● Written request 1: Report every line in the rows that contains the string "FACE", matching case exactly.

Bonilla v. United States Department of Justice et al
Filing
24
ORDER granting 18 Motion to Dismiss. Signed by Judge Marcia G. Cooke on 1/24/2012. (tm)
UNITED STATES DISTRICT COURT
SOUTHERN DISTRICT OF FLORIDA
Case No. 11-20450-Civ-COOKE/TURNOFF
MARIO SIMBAQUEBA BONILLA,
Plaintiff
vs.
U.S. DEPARTMENT OF JUSTICE, et al.,
Defendant.
_________________________________/
ORDER GRANTING DEFENDANT U.S.
SECRET SERVICE’S MOTION TO DISMISS
THIS MATTER is before me on Defendant U.S. Secret Service’s Motion to Dismiss (ECF
No. 18). I have reviewed the parties’ arguments, the record, and the relevant legal authorities. For
the reasons explained in this Order, the Defendants’ Motion to Dismiss is granted.
I. BACKGROUND
Plaintiff, Mario Simbaqueba Bonilla, pro se, has filed this action against the U.S.
Department of Justice (“DOJ”) and the U.S. Secret Service (“Secret Service”) pursuant to the
Freedom of Information Act (“FOIA”), 5 U.S.C. § 552. Plaintiff alleges that he filed a number of
FOIA requests with the DOJ and the Secret Service and has not received a timely response to his
requests. Specifically, he alleges that the Defendants have failed to produce records within the time
period set forth under the FOIA, 5 U.S.C. § 552(a)(6)(A)(i).

Extracted records:
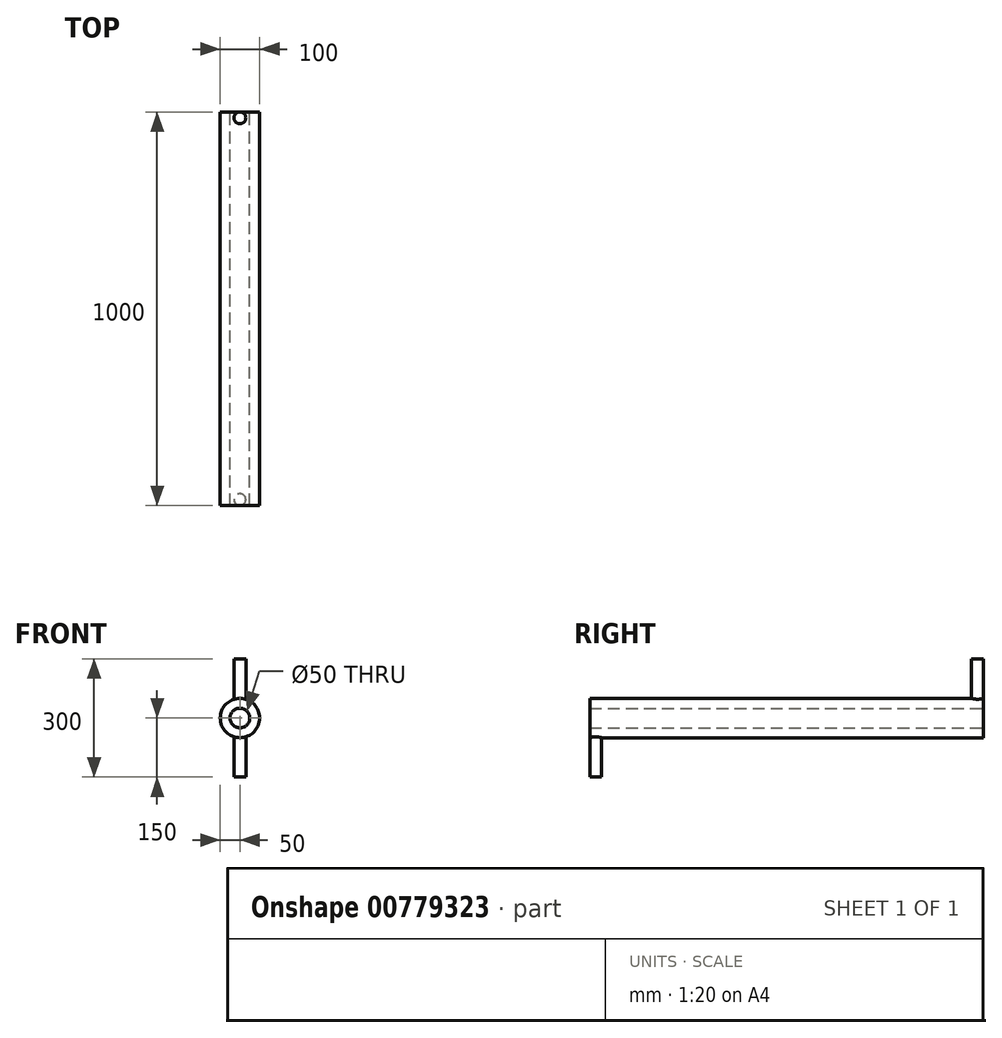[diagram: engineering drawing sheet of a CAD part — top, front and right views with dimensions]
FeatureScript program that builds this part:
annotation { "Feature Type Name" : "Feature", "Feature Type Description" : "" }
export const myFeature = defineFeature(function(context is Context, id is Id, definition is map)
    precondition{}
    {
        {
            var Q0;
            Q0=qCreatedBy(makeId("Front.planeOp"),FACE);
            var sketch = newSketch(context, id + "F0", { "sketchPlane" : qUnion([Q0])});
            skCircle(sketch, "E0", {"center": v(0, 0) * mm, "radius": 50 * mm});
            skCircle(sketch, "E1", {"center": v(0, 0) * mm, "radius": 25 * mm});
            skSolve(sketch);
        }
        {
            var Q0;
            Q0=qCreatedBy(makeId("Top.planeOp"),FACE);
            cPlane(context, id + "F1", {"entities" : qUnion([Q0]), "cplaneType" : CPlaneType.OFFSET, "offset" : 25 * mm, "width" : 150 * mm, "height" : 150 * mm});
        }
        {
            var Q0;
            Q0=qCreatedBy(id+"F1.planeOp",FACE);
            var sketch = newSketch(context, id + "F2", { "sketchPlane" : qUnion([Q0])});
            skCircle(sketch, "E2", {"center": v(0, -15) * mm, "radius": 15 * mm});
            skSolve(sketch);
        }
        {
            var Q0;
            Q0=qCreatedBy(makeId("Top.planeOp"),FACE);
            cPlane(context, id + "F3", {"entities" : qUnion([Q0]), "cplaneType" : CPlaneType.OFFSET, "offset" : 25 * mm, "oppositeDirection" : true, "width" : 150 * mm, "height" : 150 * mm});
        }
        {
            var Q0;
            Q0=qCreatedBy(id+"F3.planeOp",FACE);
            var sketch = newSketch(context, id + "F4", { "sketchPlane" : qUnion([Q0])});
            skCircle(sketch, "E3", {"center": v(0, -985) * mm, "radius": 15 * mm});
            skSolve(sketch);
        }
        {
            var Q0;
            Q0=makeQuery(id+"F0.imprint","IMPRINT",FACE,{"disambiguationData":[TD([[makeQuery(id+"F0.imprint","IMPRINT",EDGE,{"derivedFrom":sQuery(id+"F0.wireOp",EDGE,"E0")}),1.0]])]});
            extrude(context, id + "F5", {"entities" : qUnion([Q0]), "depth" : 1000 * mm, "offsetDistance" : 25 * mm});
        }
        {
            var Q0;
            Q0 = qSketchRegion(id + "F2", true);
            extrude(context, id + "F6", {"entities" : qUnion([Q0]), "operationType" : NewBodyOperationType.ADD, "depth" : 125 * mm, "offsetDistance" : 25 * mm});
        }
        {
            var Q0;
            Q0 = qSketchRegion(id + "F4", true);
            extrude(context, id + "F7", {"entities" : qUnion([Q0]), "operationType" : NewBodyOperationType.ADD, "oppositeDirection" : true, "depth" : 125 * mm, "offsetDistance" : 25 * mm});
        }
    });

● Written request 2: Pick up the court order on the FOIA motion to dismiss at the point where it stops, and continue it.

● Task output 1:
            Q0=qCreatedBy(makeId("Front.planeOp"),FACE);
            Q0=qCreatedBy(makeId("Top.planeOp"),FACE);
            Q0=qCreatedBy(id+"F1.planeOp",FACE);
            Q0=qCreatedBy(makeId("Top.planeOp"),FACE);
            Q0=qCreatedBy(id+"F3.planeOp",FACE);
            Q0=makeQuery(id+"F0.imprint","IMPRINT",FACE,{"disambiguationData":[TD([[makeQuery(id+"F0.imprint","IMPRINT",EDGE,{"derivedFrom":sQuery(id+"F0.wireOp",EDGE,"E0")}),1.0]])]});

● Task output 2:
The FOIA requires that “each agency, upon any request for records which (i) reasonably
describes such records and (ii) is made in accordance with published rules stating the time, place,
fees (if any), and procedures to be followed, shall make the records promptly available to any
person.” 5 U.S.C. § 552(a)(3)(A). The statute also requires that, upon a request for documents, the
agency must “determine within 20 days (excepting Saturdays, Sundays, and legal public holidays)
after the receipt of any such request whether to comply with such request and shall immediately
notify the person making such request of such determination and the reasons therefor, and of the
right of such person to appeal to the head of the agency any adverse determination.” 5 U.S.C. §
552(a)(6)(A)(i).
The Secret Service seeks to dismiss the complaint against it as moot because it has provided
all responsive documents to Plaintiff.
II. LEGAL STANDARDS
A district court is powerless to hear a matter where subject matter jurisdiction is lacking.
Bochese v. Town of Ponce Inlet, 405 F.3d 964, 974-75 (11th Cir. 2005) (noting that lower federal
courts are courts of limited jurisdiction) (citing to Univ. of S. Ala. v. Am. Tobacco Co., 168 F.3d
405, 409 (11th Cir. 1999)). A plaintiff bears the burden of establishing subject matter jurisdiction.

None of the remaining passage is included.